Burn, Motherf‑‑‑er, Burn!

Channel: Showtime
Air date: April 21
Running time: 90 minutes
What you should know: This documentary from director Sacha Jenkins (Fresh Dressed) examines the riots through the lens of the long, fraught relationship between the Los Angeles Police Department and the city’s black and other minority communities. Looking back to the 1962 raid of a Nation of Islam mosque, the 1965 Watts riots, and the rise of street gangs in the 1970s and ’80s, Burn illuminates the root causes of the ’92 riots as well as the ongoing national debate about race relations and police brutality. Interviews feature three generations of local residents, community organizers, artists, and influencers.

The Lost Tapes: L.A. Riots

Channel: Smithsonian
Air date: April 23
Running time: 60 minutes
What you should know: The latest installment of Smithsonian’s Lost Tapes series recounts the chaos of the riots entirely through archival materials, including news footage, home videos, photographs, and LAPD recordings. Bringing unique perspectives to the project are previously unreleased dispatch calls from the Los Angeles Fire Department, in which firefighters are heard pleading for police backup while being fired upon, as well as recordings from the Compton radio station KJLH, which dropped its music format in favor of news coverage and discussion for three pivotal days.
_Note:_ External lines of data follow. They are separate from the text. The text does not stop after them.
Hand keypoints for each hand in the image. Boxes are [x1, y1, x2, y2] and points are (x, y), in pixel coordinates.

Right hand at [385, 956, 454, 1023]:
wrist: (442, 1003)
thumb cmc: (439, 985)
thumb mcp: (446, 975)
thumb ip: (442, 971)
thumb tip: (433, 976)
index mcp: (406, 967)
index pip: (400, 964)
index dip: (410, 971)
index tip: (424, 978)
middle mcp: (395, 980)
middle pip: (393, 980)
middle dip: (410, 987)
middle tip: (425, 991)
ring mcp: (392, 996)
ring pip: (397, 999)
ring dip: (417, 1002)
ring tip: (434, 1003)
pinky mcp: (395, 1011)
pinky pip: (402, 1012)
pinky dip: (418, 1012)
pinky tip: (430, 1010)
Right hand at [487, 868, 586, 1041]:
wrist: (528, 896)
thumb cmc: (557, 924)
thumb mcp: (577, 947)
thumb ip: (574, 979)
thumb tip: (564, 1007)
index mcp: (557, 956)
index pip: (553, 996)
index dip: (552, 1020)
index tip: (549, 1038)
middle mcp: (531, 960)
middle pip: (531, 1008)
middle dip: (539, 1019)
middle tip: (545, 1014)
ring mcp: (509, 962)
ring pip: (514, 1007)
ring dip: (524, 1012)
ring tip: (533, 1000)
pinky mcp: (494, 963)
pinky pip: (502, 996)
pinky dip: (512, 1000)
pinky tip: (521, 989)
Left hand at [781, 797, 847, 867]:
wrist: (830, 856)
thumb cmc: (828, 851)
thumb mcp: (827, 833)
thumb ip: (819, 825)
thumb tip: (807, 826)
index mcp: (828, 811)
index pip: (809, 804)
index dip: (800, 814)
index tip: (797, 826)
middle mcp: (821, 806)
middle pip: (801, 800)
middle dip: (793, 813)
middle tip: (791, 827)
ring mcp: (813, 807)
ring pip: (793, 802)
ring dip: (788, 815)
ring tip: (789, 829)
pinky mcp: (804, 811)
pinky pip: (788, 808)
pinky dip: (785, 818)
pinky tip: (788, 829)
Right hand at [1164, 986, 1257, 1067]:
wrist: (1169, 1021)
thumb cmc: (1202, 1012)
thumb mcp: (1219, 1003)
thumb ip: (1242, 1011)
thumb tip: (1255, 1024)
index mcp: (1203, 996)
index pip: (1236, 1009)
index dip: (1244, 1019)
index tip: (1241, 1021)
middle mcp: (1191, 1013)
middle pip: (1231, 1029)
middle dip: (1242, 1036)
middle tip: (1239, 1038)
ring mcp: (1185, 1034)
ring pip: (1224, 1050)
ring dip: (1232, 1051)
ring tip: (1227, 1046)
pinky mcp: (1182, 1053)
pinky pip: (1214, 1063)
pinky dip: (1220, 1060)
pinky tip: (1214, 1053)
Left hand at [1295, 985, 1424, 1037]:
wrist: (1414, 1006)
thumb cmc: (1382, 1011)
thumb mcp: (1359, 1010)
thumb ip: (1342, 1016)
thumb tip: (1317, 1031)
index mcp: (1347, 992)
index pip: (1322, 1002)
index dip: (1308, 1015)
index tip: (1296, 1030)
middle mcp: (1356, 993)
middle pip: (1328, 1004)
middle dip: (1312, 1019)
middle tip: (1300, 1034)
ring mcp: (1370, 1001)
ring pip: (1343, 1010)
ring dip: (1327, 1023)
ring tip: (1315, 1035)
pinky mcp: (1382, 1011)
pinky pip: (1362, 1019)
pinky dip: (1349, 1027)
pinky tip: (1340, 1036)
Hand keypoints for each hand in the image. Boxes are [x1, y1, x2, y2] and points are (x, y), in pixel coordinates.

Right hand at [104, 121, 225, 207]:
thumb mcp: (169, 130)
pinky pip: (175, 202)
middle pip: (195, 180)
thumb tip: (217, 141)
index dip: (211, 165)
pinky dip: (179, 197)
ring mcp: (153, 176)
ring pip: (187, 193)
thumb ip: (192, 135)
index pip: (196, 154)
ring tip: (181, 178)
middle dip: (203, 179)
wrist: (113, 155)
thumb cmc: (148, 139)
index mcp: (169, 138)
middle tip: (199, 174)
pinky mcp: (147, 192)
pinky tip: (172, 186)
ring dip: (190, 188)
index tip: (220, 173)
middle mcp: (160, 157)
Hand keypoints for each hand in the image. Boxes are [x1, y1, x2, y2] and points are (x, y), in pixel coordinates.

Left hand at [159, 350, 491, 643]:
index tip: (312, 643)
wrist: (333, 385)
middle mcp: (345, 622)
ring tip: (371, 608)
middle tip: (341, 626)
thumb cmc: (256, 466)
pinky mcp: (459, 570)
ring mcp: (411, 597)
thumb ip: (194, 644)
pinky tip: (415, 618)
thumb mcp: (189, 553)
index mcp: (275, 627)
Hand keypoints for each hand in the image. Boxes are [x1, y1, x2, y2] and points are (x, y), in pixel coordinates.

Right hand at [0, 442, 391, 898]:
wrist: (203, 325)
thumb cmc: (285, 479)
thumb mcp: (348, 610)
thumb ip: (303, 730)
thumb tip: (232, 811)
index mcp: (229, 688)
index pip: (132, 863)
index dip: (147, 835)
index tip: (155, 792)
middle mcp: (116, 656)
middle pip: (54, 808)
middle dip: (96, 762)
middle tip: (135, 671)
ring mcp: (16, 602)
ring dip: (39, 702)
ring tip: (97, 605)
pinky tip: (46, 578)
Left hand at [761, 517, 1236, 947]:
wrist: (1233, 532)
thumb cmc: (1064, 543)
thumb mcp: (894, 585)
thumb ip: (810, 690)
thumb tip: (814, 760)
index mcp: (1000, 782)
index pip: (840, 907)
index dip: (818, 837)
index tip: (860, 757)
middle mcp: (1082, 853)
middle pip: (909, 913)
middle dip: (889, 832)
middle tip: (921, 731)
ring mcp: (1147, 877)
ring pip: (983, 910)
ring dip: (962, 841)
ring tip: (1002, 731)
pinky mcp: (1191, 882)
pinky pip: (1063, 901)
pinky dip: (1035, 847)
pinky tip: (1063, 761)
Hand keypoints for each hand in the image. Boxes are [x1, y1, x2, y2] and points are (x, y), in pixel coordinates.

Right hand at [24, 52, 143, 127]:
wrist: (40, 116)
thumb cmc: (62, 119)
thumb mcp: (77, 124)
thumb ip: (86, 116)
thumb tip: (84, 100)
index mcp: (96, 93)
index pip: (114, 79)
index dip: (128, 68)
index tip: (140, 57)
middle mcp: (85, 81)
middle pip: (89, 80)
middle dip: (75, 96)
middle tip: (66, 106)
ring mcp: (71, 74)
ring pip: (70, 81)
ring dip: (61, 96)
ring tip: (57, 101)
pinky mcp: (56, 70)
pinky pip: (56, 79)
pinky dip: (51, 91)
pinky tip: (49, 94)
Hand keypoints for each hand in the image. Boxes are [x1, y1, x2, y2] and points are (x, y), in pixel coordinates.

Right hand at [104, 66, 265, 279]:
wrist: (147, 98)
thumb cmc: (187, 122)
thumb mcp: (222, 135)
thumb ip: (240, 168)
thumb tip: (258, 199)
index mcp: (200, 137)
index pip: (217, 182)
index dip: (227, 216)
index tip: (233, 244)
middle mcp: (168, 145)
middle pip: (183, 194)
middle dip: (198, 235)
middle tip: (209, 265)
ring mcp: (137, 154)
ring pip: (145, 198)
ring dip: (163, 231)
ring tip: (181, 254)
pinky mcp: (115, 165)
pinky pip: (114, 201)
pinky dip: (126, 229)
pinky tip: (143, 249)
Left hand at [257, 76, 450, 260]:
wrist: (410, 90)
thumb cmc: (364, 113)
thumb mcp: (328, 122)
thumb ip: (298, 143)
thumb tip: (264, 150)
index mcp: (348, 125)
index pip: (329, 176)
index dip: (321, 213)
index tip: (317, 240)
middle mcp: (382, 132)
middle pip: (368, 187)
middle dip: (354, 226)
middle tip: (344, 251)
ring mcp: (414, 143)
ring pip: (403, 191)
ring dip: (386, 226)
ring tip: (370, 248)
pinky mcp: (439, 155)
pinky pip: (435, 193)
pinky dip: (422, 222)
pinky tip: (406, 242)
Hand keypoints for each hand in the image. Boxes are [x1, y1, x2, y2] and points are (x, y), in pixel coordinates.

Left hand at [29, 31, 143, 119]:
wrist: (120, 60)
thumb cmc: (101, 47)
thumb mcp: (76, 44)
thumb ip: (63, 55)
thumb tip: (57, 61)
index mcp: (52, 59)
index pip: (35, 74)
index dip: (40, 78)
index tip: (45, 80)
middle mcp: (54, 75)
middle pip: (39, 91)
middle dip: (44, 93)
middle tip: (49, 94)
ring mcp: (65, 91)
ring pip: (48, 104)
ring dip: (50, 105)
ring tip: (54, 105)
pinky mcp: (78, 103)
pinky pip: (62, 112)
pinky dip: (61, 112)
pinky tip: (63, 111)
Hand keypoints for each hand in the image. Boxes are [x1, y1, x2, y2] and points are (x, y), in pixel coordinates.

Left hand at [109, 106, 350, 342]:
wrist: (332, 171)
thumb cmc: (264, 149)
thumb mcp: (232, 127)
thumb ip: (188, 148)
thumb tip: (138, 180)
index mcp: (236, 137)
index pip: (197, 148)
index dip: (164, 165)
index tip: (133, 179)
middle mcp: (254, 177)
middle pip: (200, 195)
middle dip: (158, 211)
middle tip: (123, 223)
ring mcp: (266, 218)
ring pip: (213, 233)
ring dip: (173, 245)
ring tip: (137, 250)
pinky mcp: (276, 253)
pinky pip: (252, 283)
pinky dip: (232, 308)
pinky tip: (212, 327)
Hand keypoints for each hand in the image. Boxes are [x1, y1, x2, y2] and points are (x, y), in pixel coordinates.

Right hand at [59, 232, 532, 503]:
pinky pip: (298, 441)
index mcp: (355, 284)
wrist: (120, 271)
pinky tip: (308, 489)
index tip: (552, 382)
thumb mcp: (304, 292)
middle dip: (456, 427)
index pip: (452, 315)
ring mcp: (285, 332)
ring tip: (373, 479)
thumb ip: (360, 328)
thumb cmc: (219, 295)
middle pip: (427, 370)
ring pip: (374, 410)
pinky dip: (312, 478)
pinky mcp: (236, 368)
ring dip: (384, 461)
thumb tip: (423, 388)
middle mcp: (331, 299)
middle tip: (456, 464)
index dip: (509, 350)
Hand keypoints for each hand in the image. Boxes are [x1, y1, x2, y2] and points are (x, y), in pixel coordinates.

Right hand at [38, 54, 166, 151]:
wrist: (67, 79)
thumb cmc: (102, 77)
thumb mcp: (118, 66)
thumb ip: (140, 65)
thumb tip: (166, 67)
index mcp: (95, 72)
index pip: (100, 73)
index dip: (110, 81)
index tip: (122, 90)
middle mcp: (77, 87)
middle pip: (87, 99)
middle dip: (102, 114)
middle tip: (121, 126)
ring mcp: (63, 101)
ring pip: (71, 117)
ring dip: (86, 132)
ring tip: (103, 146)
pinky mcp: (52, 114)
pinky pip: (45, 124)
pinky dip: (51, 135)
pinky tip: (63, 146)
Let It Fall: Los Angeles 1982-1992

Channel: ABC
Air date: April 28
Running time: 120 minutes
What you should know: With screen projects such as American Crime and 12 Years a Slave, writer-director John Ridley has proved himself to be a fierce and fearless storyteller who digs deep into issues of race and class. In Let It Fall, he begins a decade before the ’92 riots and shares the stories of a diverse cross-section of individuals caught up in the rising tensions. Interview subjects hail from the black, white, Latino, and Asian-American communities, as well as the ranks of law enforcement and city government.

L.A. 92

Channel: National Geographic
Air date: April 30
Running time: 120 minutes
What you should know: As with The Lost Tapes, NatGeo’s L.A. 92 is told solely through news footage, radio reports, and amateur video, without narration or talking-head interviews. Directed by the Oscar-winning duo of Dan Lindsay and T.J. Martin (Undefeated), the documentary weaves different vantage points together into a candid, multifaceted chronicle of civil unrest.